Preço do leite acumula quarta alta em Minas, mas tendência é de recuo em junho
O preço do leite em maio, referente à produção entregue em abril, seguiu em recuperação e apresentou a quarta alta consecutiva em Minas Gerais. A retomada dos valores é considerada importante para a manutenção da atividade, que em 2025 enfrentou uma desvalorização expressiva. Conforme o Centro de Estudos Avançados em Economia Aplicada (Cepea), em maio, o litro foi negociado, em média, a R$ 2,75, variação positiva de 12,02%. Apesar da alta, para o próximo pagamento, a estimativa do Conseleite Minas aponta para um recuo de 2,8%, mostrando uma oferta mais equilibrada em relação à demanda.
Assim como em Minas Gerais, na média Brasil, foi verificada alta de 10,4% no valor do leite, com o preço chegando a R$ 2,65 por litro. O preço, contudo, ainda está 7,1% abaixo do registrado em abril de 2025, em termos reais.
Conforme o Cepea, o movimento de valorização do leite é explicado pela redução da produção, devido à sazonalidade, e pelo aumento da competição dos laticínios na compra do leite cru. O Índice de Captação de Leite (ICAP-L) registrou queda de 3,4% de março para abril na média brasil, elevando o recuo no acumulado do ano para 14,6%.
A gerente do Agronegócio do Sistema Faemg Senar, Mariana Simões, explica que o setor leiteiro em Minas Gerais vive um momento importante de recuperação dos valores, acumulando alta de 36% no ano.
“O leite viveu um início de ano de recuperação de preços. A gente foca em recuperação e não em alta dos valores, porque o setor viveu um 2025 muito crítico, quando aconteceram nove quedas consecutivas no preço do leite. Agora, principalmente de janeiro a abril, o setor cresceu quase 36% no valor pago ao pecuarista de leite. Isso refletiu, conforme o esperado, também nos preços dos produtos na prateleira”.
Apesar das altas consecutivas, a tendência para o próximo pagamento já é de queda, reflexo da oferta mais equilibrada no mercado. “Agora, para pagamento de junho, referente ao leite entregue em maio, o Conseleite Minas já apontou um recuo de 2,8% no valor final de referência”.
A queda esperada para junho está muito relacionada a uma retração do consumo de importantes derivados como o leite UHT e o queijo muçarela.

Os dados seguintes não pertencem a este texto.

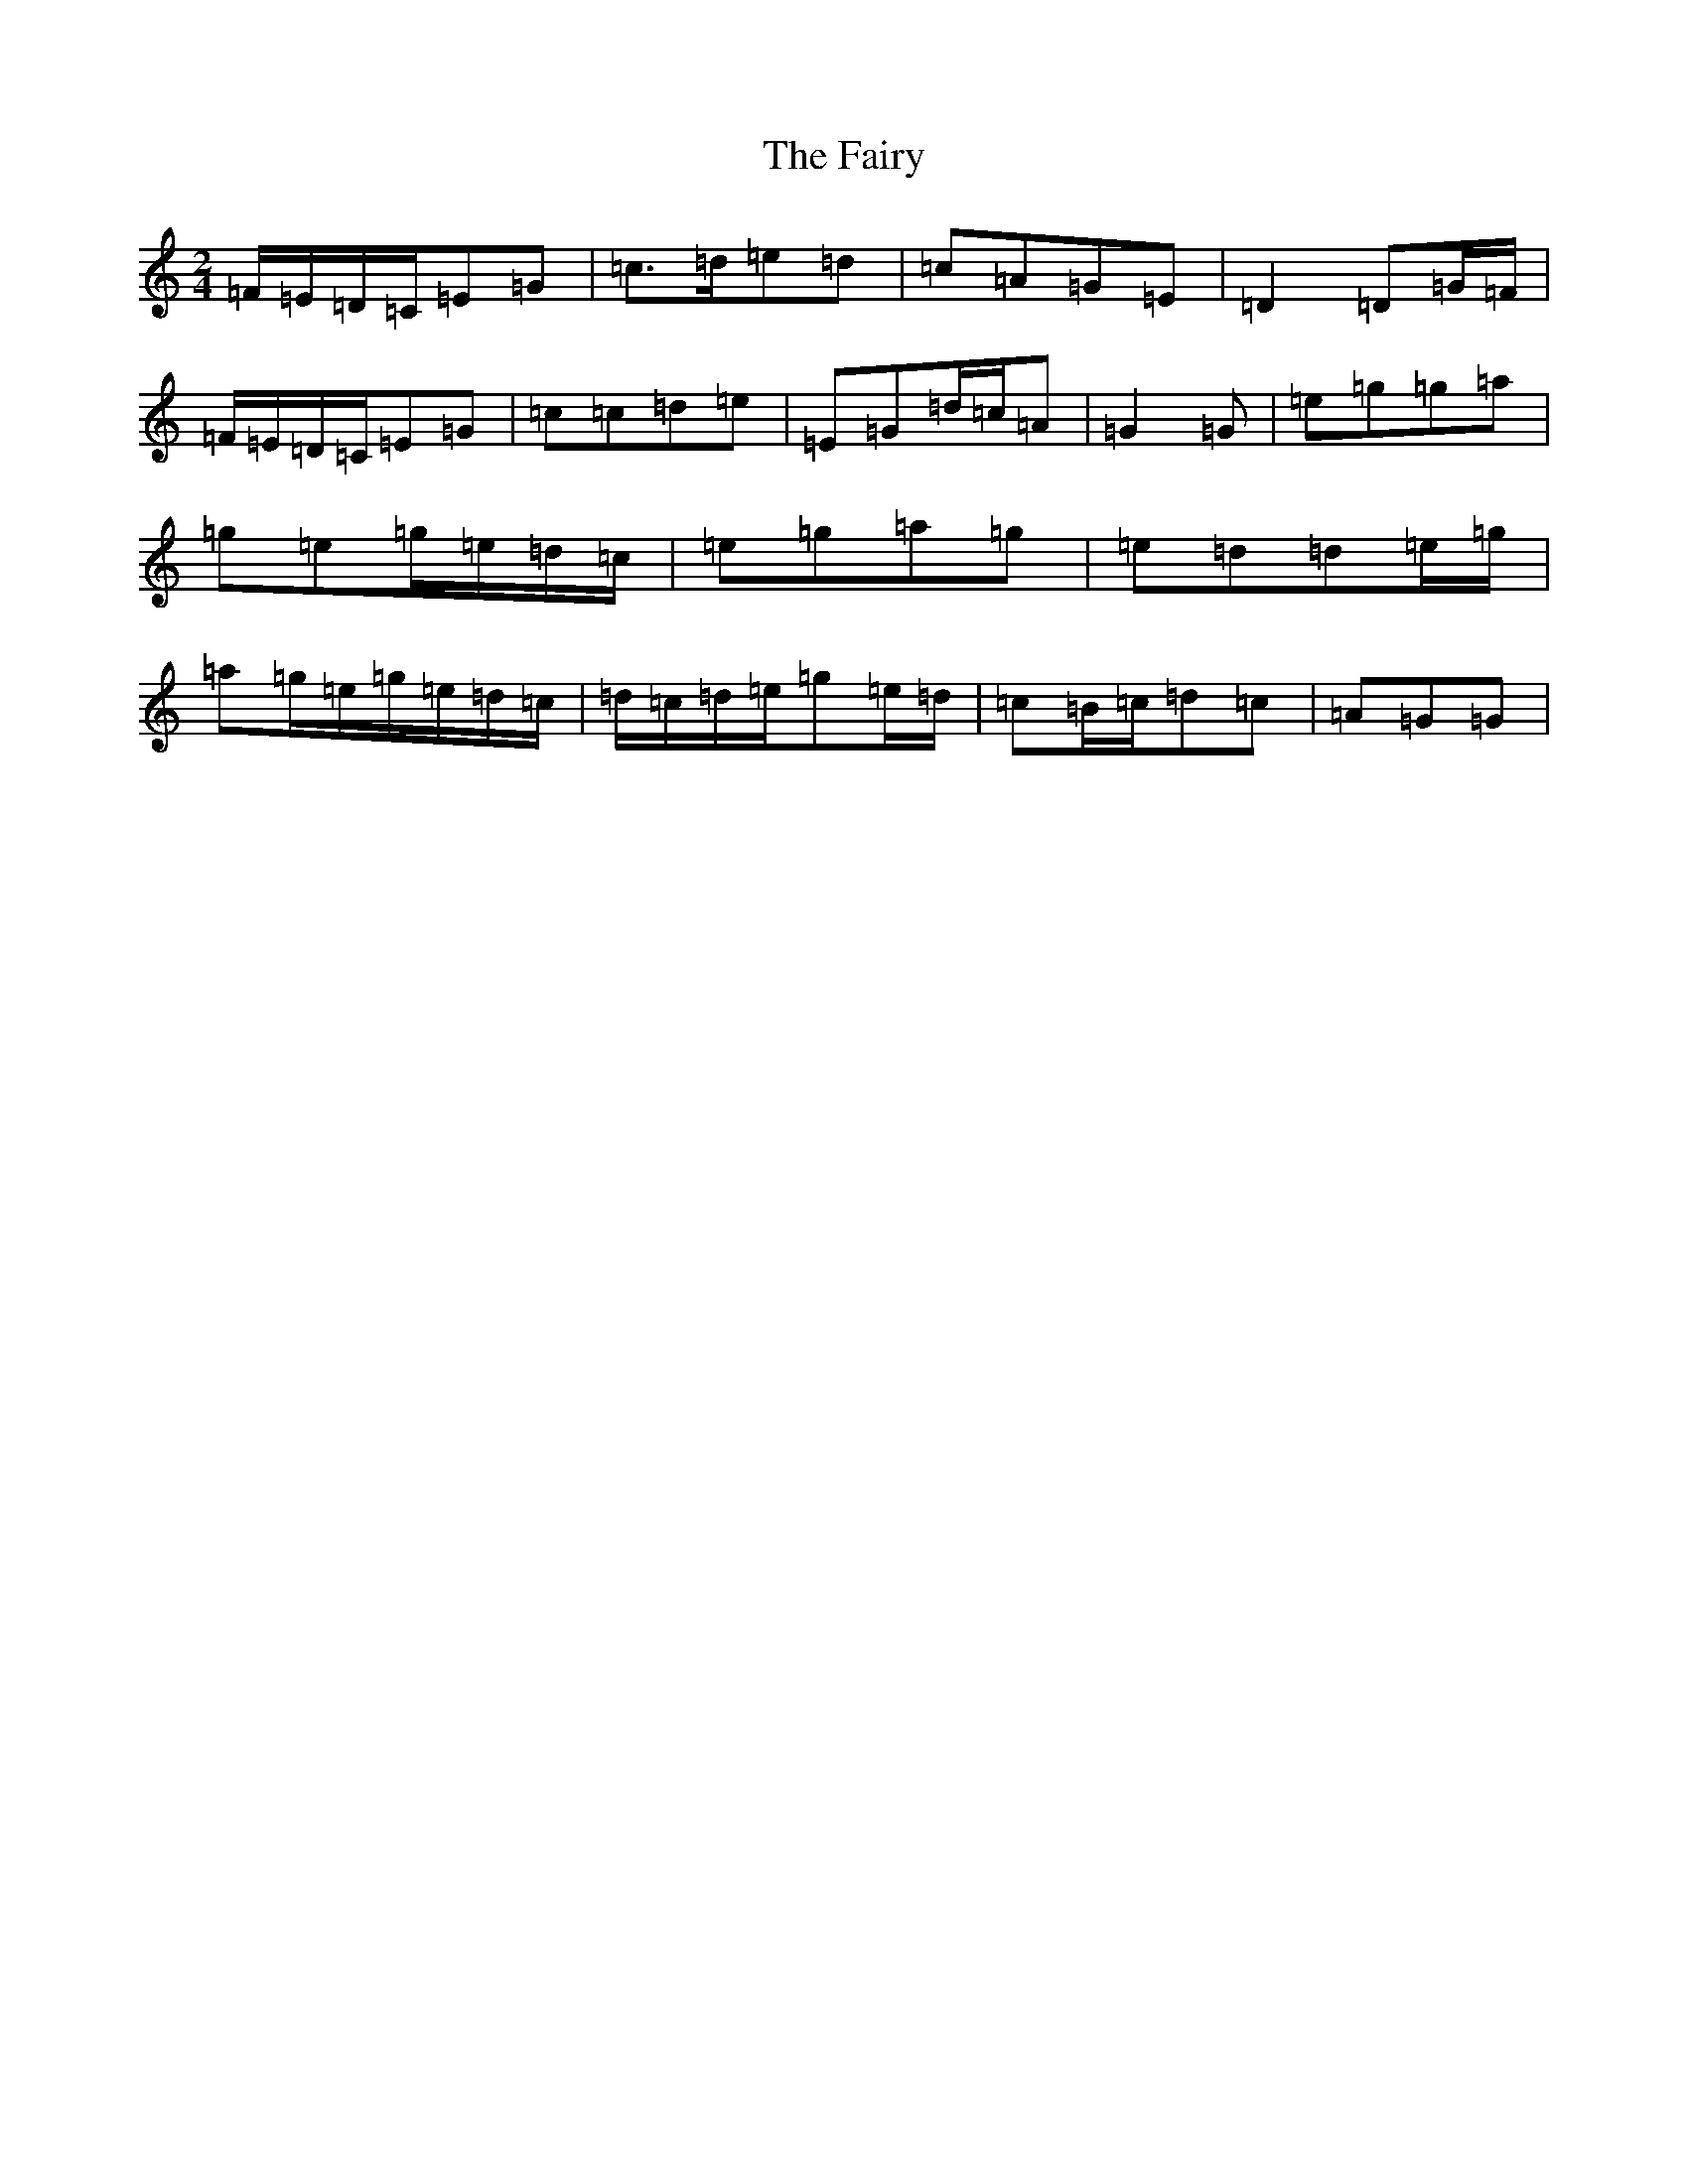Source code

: X: 3223
T: Fairy, The
S: https://thesession.org/tunes/8583#setting30009
Z: D Major
R: jig
M:2/4
L:1/8
K: C Major
=F/2=E/2=D/2=C/2=E=G|=c>=d=e=d|=c=A=G=E|=D2=D=G/2=F/2|=F/2=E/2=D/2=C/2=E=G|=c=c=d=e|=E=G=d/2=c/2=A|=G2=G|=e=g=g=a|=g=e=g/2=e/2=d/2=c/2|=e=g=a=g|=e=d=d=e/2=g/2|=a=g/2=e/2=g/2=e/2=d/2=c/2|=d/2=c/2=d/2=e/2=g=e/2=d/2|=c=B/2=c/2=d=c|=A=G=G|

“Conforme demonstrado pelo Índice Nacional de Preços ao Consumidor Amplo (IPCA), o leite apresentou uma inflação acumulada um pouco acima do que havia sido apresentado nos últimos meses. Portanto, isso mostra que pode ter ocorrido uma retração no consumo e, agora, essa acomodação de preços ao produtor. Todavia, aqui em Minas, onde o leite em pó exerce uma forte influência no mercado, o cenário foi de estabilidade, o que ajudou a conter certo movimento de queda. Então, a gente entende esse recuo como uma estabilização do mercado”, acrescenta.
Apesar do cenário apontar para uma redução dos valores, o momento atual, segundo Mariana Simões, é de entressafra, o que ajuda a conter a oferta. Porém, há o risco das importações de leite em pó, que ainda estão em volumes muito elevados.
“A gente entende que o cenário para os próximos meses pode não sofrer grandes alterações, nem de queda nem de alta, uma vez que teremos um consumo mais ajustado e uma oferta um pouco mais equilibrada, especialmente se tivermos a adoção de medidas antidumping, que ajudarão a conter o alto volume importado de leite no nosso País”, finaliza.